PASSAGE PROVIDED:
My regular readers will have no doubt picked up on my antipathy to most things Phil Collins; it's no secret, I don't like the man. Collins and his earnest worthiness plagued my eighties the way the Harpies plagued Phineas, but despite my irritation I'm also big enough to confess that it wasn't always thus. I still have a soft spot for the post Gabriel/pre 'Duke' Collins led Genesis output as well as a grudging admiration for his 'Face Value' debut album. Why? Well I'm also happy to admit that the man is not totally without talent within certain parameters and it was in these pre-fame years that that talent was allowed to flourish before the walls were knocked down by the ubiquitous, larger than life everyman geezer character that took over and in the process spread that talent so thinly it became transparent.

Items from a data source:

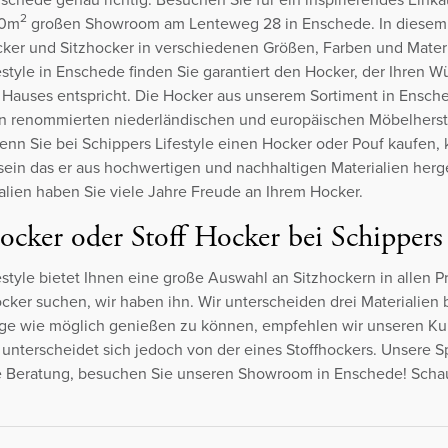
2
00m
großen Showroom am Lenteweg 28 in Enschede. In diese
cker und Sitzhocker in verschiedenen Größen, Farben und Materi
estyle in Enschede finden Sie garantiert den Hocker, der Ihren 
s Hauses entspricht. Die Hocker aus unserem Sortiment in Ensc
n renommierten niederländischen und europäischen Möbelherst
Wenn Sie bei Schippers Lifestyle einen Hocker oder Pouf kaufen,
sein das er aus hochwertigen und nachhaltigen Materialien herge
alien haben Sie viele Jahre Freude an Ihrem Hocker.
ocker oder Stoff Hocker bei Schippers
estyle bietet Ihnen eine große Auswahl an Sitzhockern in allen 
cker suchen, wir haben ihn. Wir unterscheiden drei Materialien 
nge wie möglich genießen zu können, empfehlen wir unseren Ku
unterscheidet sich jedoch von der eines Stoffhockers. Unsere Sp
le Beratung, besuchen Sie unseren Showroom in Enschede! Sch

WHAT THE TASK ASKS: In the passage about Phil Collins, which album does the writer say they grudgingly admire? The records have nothing to do with this.

ANSWER AREA: His debut album, 'Face Value'.